A Fakenham artist has been left “shocked” at a decision to ban her work from an exhibition at Pensthorpe Natural Park, near Fakenham, in December.

Terri Broughton, a former King’s Lynn Academy headteacher, said she had been planning her exhibition, of paintings which show a variety of people wearing gas masks, at the park since Easter.

But the park has now cancelled the exhibition after they saw the paintings, which Mrs Broughton says they deemed as “unsuitable for public consumption”.

Mrs Broughton said: “The ban came as a total shock to me. I did warn Pensthorpe at the very beginning that my paintings were not of the usual birds and landscapes.

“They never asked to see a sample of my work. Had they done so, they could have made a decision to decline my exhibition from the start.

“It is the job of an artist to challenge and shed light on the human condition and it is not acceptable to pull the exhibition at this late stage.”

Mrs Broughton said her 83-year-old sister-in-law and her seven-year-old granddaughter had served as models for the paintings – one of which is a take on the ‘see no evil, hear no evil, speak no evil’ proverb.

“I’m a story-teller, I tell stories.
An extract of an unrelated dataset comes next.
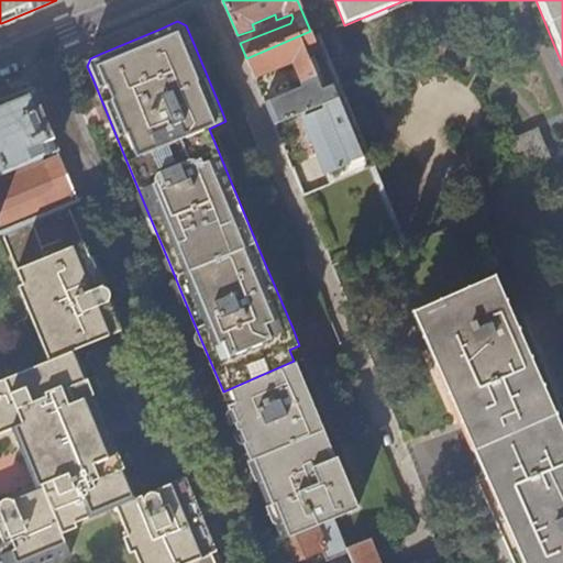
[(310,31),(246,58),(255,80),(291,65),(300,86),(264,101),(274,124),(322,105),(338,98),(333,86),(322,90),(309,59),(320,55),(310,31)]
I used to do it when I was a teacher, and now I do it through paintings,” she said.

“This won’t stop me from painting, but it’s just an inconvenience.”

She added: “There’s nothing sordid in my paintings.”

While she has always been artistic, Mrs Broughton only began painting at the start of the year.

“I’ve always wanted to be a painter,” she said.

“My father was a very good painter but someone said to me ‘you are not a painter’ so I always avoided painting.”

She is currently completing an intensive year-long oil painting diploma at the Norfolk Painting School, under the eye of course director Martin Kinnear.

“I’m totally privileged to be taught by him,” Mrs Broughton added.

After a number of talks on the situation, Mrs Broughton said the park did offer to show her paintings during a week when children would be at school.

She said: “After a series of internal meetings, the Pensthorpe management backtracked, offering to exhibit my paintings mid-week, but not at the weekend, when most people would be visiting the park.

“This was also on the condition that I placed a notice outside saying that children were not to go in and it was not for people of a nervous disposition.

“This was not part of the original agreement and was a non-starter because the hundreds of people I had invited work during the week and were making plans to come at the weekend.”

Mrs Broughton added: “I’ve been waiting for this exhibition and getting excited about it.”

“It’s not all about the money but I paid £1,000 to get a website together so I was ready for the exhibition, and I have also had posters and cards made up.”

She is now looking for a different venue to host her paintings.

A spokeswoman for Pensthorpe Natural Park said the business “passionately champions” local artists, and has held several exhibitions and sculpture trails showcasing local talent within the past year.

She added: “We were looking forward to hosting Terri Broughton’s exhibition in December but on final submission of her selection of artworks along with an accompanying press release, which we hadn’t seen before, entitled ‘Norfolk artist launches Christmas exhibition of ‘challenging paintings’ at Pensthorpe’, we felt that the nature of some of her work may have been inappropriate for some of our young family visitors.

“This decision was not taken lightly by the senior management team.

“First and foremost we are a visitor attraction and not an art gallery, where the general public would more easily accept seeing such hard-hitting and thought-provoking work – a lot of which contained images of children in a possibly disturbing context.

“Rather than refuse to exhibit Terri’s work we asked whether Terri would consider a parental guidance warning, which would allow our parent visitors to make their own decision. Sadly, Terri declined.

“Obviously we can’t speak for all of our visitors but our visitors come first and we have young children and their parents to consider.

“We are sorry that we weren’t the right fit for Terri’s work and we hope she is able to find a new venue so as not to disappoint her expecting fans.”